Dr. Don Knox, an audio engineer who is heading the study, believes the impact can be significant and that a mathematical model can be developed to explain how music conveys a variety of emotions.

The BBC quotes Dr. Knox as saying, “By making it possible to search for music and organize collections according to emotional content, such (computer) programs could fundamentally change the way we interact with music. Some online stores already tag music according to whether a piece is 'happy' or 'sad.' Our project is refining this approach and giving it a firm scientific foundation, unlocking all kinds of possibilities and opportunities as a result.”

Anyone who enjoys music can testify to its mood-shaping effects and previous studies on the subject have determined what types of music stimulate the brain to write or perform mathematics.

Music has a very definite effect on mood and thus a physical effect, as well. That's why so many people who run listen to music while jogging their five Miles Davis. We all have our “get pumped” songs and melodies that help with contemplation and working through the problems of the day, or exorcise the blues. Other music relieves stress, calms us down.

Hundreds of baseball players in major and minor league parks select a specific portion of a certain song to be played as they approach home plate for each at-bat of a ball game.

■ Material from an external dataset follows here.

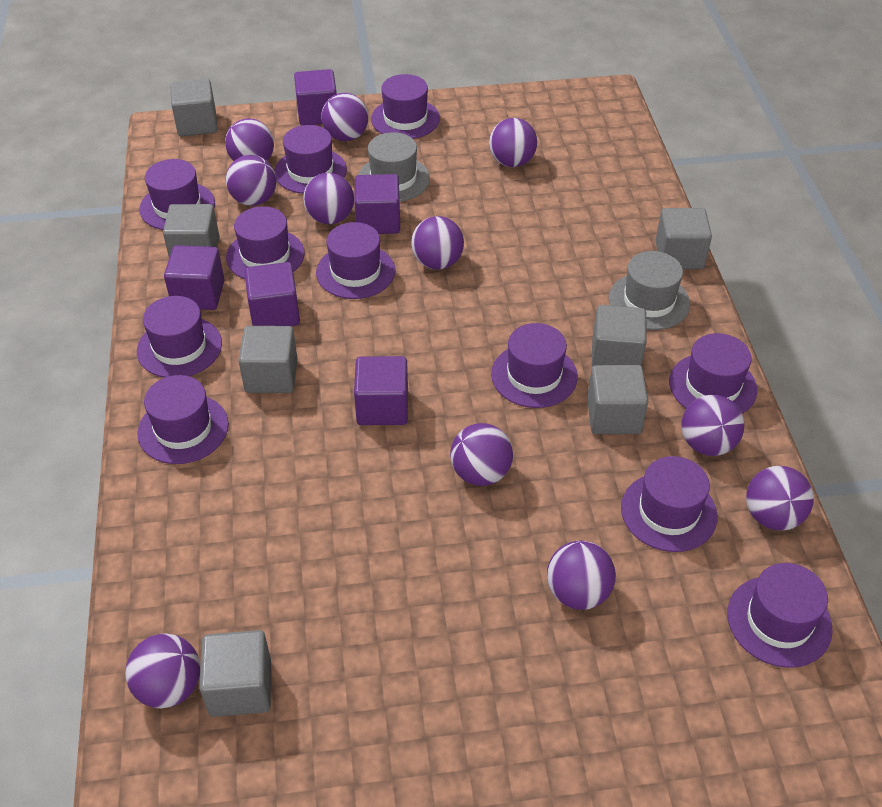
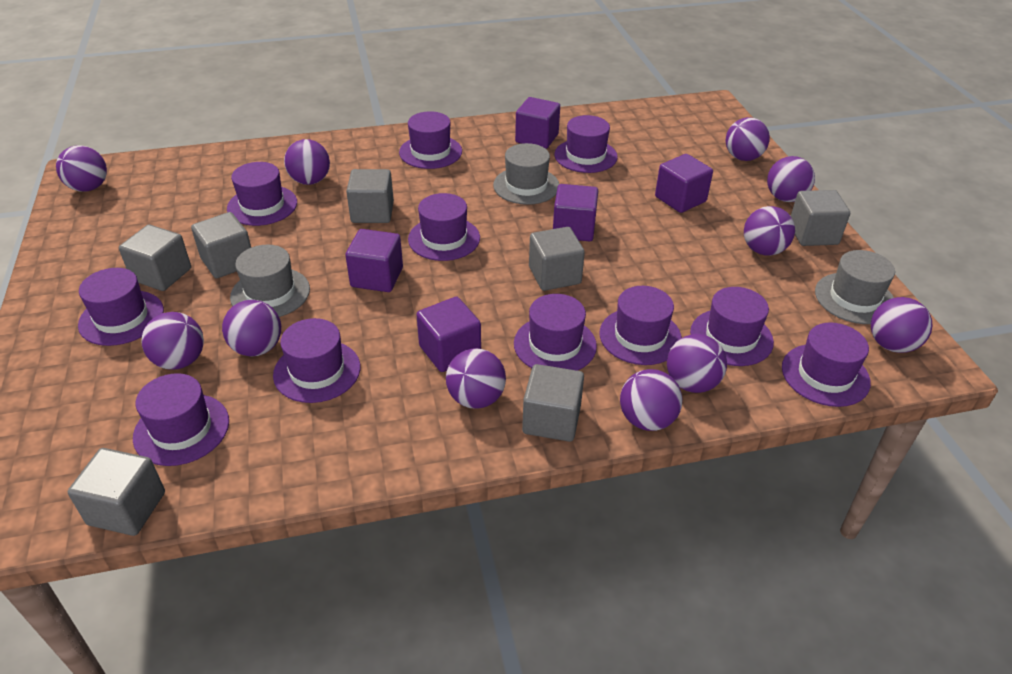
grey hat: [358,132,430,202] [609,251,690,330] = 2 -> [230,244,310,317] [493,143,559,205] [815,250,895,324] = 3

Numerous sports teams have one designated player to assess the locker room's mood each day and be in charge of what music is played.

Music does have a very real effect and on some the effect can be upliftingly sustaining.

I know someone with a deep sensitivity to music who said he “lived” on a guitar solo, keeping it alive in his head for days after hearing it in concert, and felt exhilarated throughout.

Any study that helps focus our understanding of music in a way that cultivates the obvious healing qualities we all know it possesses would be an answer that isn't just blowing in the wind.